My son is one of today’s Global Pinoys… and they know from experience it shouldn’t be like this and it can be better… as it is better elsewhere. Those of us who live here shrug our shoulders and accept bad service as a fact of life.

This reminds me of an article of economist Paul Krugman on the economics of bad English food. According to Krugman, English food was for the longest time, deservedly famous for its awfulness. “Now it is not only easy to do much better, but traditionally terrible English meals have even become hard to find.”

According to Krugman, “too-early urbanization, taking place before it was possible to bring lots of fresh food in from the countryside, established dismal dietary habits that were hard to break.”

He continues: “By the time it became possible for urban Britons to eat decently, they no longer knew the difference…  your typical Englishman, circa, say, 1975, had never had a really good meal, he didn’t demand one. And because consumers didn’t demand good food, they didn’t get it. Even then there were surely some people who would have liked better, just not enough to provide a critical mass.

“And then things changed. Partly this may have been the result of immigration… Growing affluence and the overseas vacations it made possible may have been more important—how can you keep them eating bangers once they’ve had foie gras?

“But at a certain point the process became self-reinforcing: Enough people knew what good food tasted like that stores and restaurants began providing it--and that allowed even more people to acquire civilized taste buds.”
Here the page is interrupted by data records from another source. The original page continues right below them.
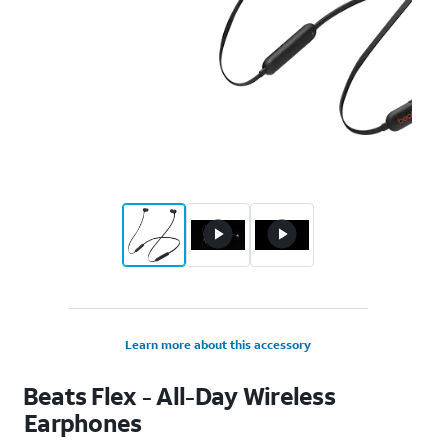
Learn more about this accessory
Beats Flex - All-Day Wireless
Earphones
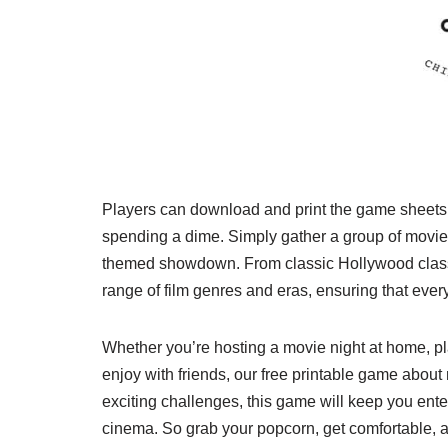
Players can download and print the game sheets f
spending a dime. Simply gather a group of movie 
themed showdown. From classic Hollywood class
range of film genres and eras, ensuring that ever
Whether you’re hosting a movie night at home, plan
enjoy with friends, our free printable game about
exciting challenges, this game will keep you ent
cinema. So grab your popcorn, get comfortable, an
Going back to our situation, there has to be more of us harassed consumers and outraged citizens demanding better from government and the public utilities. And because there are more Pinoys who have global experiences and outlooks like my son, there are more of us who know better.

In this high tech age, there is no reason why a little rain should cause the electricity service in my subdivision to drop. I probably didn’t know any better over the past 30 years and accepted Meralco’s excuses as valid. But all my children are Global Pinoys now and they have opened my eyes to the fact that what we are getting here sucks… so third world one would expect from a dark corner of Africa. I, we, should not stand for it any longer.

Fault

From the Professional Heckler:

Phivolcs reported the quake was likely caused by the East Bohol fault.

Malacañang believed however, it was GMA’s fault.